Слово "директор" повлекло воспоминание о том, как Фомич служил в
подразделении недалеко от зверопитомника-совхоза, директор которого был
передовик и маяк, и потому к нему ездил в гости сам командир. Время было
послевоенное, и какой-то враг выломал доску из забора, окружающего
прогулочную территорию зверей, то есть из их, значить, как бы парка культуры
и отдыха. И все песцы и чернобурки рванули на свободу в тундру. Тут
передовому директору зверосовхоза засветила статья Уголовного кодекса. И
маяк позвонил дружку, а тот по боевой тревоге поднял солдат и бросил в
тундру на обратный, значить, отлов зверья. И вот Фома Фомич и другие
солдатушки-братушки беглое зверье переловили вручную поштучно в ентой
проклятой тундре и лесотундре.
Сам факт проведения необычной операции не оставил в памяти Фомича
какого бы то ни было неприятного осадка, ибо воины четко понимали, что
времена тяжелые и родине нужны шкуры, но вот то, что зверей кормили творогом
и даже измельченными яйцами, заставило Фомича и нынче здорово ругануться, и
тем он сомкнулся с Рублевым, которого возмущают рационы белых медведей в
зоопарке. А я подумал, что ловить песцов и чернобурок вручную, пожалуй, и
посложнее выйдет, нежели загонять обратно в резервацию философствующего
американского мускусного быка при помощи вертолета.

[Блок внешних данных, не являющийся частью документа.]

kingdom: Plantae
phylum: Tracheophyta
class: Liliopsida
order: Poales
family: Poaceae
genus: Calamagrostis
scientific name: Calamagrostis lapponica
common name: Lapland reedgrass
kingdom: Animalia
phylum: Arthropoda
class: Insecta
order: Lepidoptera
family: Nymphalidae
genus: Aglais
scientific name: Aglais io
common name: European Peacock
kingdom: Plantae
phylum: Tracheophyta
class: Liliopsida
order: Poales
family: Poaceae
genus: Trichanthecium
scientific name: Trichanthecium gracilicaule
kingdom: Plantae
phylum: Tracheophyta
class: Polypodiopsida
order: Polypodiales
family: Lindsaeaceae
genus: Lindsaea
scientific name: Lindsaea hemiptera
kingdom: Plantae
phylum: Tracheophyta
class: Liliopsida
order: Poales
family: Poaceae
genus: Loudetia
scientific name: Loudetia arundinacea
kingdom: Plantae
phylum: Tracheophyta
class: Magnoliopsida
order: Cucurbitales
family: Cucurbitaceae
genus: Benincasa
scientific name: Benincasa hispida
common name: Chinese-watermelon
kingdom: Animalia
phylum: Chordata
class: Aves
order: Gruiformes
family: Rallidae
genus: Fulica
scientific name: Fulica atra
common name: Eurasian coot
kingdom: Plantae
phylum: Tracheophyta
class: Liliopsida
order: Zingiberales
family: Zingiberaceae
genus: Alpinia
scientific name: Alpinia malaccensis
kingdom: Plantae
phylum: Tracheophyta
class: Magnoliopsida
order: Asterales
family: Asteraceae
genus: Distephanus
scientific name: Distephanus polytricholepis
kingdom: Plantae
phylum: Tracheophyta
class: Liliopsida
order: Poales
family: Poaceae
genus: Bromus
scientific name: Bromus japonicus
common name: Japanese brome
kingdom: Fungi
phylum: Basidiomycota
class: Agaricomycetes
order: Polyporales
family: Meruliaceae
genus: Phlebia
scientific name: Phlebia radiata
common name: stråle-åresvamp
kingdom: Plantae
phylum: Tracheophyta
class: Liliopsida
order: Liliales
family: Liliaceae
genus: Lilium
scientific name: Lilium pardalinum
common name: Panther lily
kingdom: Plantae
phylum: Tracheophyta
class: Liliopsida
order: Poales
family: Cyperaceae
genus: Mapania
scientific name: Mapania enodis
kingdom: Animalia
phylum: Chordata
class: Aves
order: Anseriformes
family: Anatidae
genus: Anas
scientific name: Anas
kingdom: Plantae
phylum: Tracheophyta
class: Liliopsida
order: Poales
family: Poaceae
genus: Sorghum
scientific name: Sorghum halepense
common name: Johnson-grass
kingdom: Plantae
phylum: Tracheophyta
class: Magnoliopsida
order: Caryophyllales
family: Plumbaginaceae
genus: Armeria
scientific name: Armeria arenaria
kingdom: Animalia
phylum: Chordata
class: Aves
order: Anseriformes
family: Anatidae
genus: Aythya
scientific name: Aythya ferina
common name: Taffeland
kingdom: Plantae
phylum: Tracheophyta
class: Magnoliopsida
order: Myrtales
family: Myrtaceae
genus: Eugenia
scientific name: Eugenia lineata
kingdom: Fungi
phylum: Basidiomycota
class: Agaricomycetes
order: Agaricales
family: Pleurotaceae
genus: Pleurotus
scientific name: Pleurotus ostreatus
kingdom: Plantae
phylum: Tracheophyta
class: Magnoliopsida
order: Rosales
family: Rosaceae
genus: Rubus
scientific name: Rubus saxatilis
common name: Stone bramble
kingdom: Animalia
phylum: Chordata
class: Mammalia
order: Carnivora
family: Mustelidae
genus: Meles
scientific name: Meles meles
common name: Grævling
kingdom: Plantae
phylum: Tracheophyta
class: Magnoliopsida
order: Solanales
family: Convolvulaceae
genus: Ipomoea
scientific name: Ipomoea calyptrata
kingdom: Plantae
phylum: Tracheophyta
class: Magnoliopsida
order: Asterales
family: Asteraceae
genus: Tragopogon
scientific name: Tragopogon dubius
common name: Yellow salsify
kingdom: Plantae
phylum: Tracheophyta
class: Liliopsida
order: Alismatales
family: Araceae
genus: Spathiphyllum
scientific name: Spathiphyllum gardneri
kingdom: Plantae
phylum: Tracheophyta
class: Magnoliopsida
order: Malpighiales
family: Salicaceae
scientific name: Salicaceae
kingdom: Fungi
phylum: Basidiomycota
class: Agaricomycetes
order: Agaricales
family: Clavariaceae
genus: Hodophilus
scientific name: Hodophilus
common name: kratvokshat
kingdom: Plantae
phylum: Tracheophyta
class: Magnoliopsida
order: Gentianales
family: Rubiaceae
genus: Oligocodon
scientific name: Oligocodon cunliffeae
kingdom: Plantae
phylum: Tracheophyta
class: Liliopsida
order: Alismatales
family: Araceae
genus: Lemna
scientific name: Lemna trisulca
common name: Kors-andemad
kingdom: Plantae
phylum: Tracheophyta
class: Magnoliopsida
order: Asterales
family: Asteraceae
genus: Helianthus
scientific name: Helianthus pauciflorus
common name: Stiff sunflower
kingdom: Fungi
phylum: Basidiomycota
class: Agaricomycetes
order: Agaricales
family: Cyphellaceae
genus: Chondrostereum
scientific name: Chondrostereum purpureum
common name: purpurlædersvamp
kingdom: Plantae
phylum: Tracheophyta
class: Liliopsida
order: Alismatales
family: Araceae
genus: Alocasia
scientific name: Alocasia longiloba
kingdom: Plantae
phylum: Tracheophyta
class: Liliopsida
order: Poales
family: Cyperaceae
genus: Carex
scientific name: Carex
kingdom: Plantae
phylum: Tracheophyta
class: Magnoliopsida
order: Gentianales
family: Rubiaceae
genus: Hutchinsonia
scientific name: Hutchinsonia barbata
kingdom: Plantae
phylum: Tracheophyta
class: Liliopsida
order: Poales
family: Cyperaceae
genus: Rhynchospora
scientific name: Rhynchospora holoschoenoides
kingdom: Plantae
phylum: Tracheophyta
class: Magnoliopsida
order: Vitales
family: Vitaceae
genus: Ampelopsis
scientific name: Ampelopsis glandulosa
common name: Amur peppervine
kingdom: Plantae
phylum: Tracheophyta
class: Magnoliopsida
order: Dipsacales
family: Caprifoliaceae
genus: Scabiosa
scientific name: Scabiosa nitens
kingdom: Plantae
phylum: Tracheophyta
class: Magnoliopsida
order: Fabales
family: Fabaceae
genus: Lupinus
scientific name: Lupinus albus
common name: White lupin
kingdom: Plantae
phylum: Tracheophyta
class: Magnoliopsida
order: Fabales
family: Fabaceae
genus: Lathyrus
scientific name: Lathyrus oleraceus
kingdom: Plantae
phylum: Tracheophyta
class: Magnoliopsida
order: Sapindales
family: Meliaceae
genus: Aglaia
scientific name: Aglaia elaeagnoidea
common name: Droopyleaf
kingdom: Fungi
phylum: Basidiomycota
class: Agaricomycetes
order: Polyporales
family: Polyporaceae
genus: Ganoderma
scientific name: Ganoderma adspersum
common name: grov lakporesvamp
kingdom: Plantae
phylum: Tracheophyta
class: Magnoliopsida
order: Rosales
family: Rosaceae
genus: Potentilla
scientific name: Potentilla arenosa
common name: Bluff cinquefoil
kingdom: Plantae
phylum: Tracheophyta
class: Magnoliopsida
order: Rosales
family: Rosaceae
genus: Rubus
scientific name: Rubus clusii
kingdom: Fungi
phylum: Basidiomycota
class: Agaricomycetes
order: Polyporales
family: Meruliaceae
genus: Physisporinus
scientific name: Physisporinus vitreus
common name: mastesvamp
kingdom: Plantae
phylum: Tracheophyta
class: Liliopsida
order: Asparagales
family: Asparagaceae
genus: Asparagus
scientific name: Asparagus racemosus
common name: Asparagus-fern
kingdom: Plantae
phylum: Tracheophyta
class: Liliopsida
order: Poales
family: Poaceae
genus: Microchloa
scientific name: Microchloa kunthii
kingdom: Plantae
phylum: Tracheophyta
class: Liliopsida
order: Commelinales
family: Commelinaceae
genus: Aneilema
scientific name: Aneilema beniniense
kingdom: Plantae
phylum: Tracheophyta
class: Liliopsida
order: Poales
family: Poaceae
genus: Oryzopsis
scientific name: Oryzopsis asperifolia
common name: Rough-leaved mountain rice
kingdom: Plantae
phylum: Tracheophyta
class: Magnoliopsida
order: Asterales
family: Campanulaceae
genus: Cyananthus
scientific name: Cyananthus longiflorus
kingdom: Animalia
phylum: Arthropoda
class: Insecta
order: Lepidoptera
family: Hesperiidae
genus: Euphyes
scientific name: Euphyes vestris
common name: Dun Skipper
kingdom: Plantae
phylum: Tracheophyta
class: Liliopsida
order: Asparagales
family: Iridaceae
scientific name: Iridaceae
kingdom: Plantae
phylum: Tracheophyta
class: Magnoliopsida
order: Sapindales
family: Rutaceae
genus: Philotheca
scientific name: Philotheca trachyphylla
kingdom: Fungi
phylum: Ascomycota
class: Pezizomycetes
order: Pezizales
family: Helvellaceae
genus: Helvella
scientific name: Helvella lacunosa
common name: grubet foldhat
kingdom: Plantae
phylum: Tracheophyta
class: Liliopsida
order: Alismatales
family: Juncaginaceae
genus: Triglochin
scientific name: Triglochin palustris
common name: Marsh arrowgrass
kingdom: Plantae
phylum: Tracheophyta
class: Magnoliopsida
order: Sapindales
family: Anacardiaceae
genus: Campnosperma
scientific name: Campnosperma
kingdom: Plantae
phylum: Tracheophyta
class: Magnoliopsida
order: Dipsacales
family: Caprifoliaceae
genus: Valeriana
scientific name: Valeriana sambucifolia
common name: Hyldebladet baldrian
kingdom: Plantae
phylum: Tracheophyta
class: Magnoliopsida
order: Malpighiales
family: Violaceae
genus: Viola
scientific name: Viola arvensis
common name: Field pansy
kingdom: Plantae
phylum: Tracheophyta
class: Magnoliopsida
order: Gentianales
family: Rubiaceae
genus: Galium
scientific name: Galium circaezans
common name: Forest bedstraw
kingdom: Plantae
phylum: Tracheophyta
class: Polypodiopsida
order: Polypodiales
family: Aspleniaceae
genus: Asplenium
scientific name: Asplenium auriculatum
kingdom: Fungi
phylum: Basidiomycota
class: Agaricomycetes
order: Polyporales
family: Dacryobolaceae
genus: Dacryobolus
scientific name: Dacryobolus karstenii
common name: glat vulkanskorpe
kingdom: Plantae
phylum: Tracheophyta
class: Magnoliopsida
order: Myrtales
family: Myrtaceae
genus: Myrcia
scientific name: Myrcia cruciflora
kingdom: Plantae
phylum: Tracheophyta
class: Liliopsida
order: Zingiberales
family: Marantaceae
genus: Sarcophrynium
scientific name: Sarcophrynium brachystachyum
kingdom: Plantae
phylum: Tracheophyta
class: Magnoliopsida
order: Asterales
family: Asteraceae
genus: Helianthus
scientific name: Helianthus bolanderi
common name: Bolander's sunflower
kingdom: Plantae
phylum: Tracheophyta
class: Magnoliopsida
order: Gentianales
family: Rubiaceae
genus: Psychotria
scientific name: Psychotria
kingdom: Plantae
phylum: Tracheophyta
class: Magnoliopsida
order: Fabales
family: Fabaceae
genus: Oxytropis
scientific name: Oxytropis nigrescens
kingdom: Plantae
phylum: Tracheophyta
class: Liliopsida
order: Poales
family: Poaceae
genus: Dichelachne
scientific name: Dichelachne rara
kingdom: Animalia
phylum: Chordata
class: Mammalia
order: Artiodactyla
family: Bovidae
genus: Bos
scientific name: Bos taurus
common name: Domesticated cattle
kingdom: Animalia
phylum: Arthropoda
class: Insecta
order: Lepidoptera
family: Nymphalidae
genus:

Гейзер возмущения, направленный в сторону бесстыдных гурманов - куниц,
песцов и чернобурок, стоил Фомичеву посошка. Галина Петровна, промолчавшая,
как копченый муксун, весь шикарный ужин, тоже взорвалась, выхватила из рук
супруга сверкающую всеми цветами спектра рюмку и велела драйверу лезть в
койку. Мне она объяснила, что после аварии у Фомы Фомича часто и без рюмки
болит затылок, -так болит, что никакие таблетки не помогают.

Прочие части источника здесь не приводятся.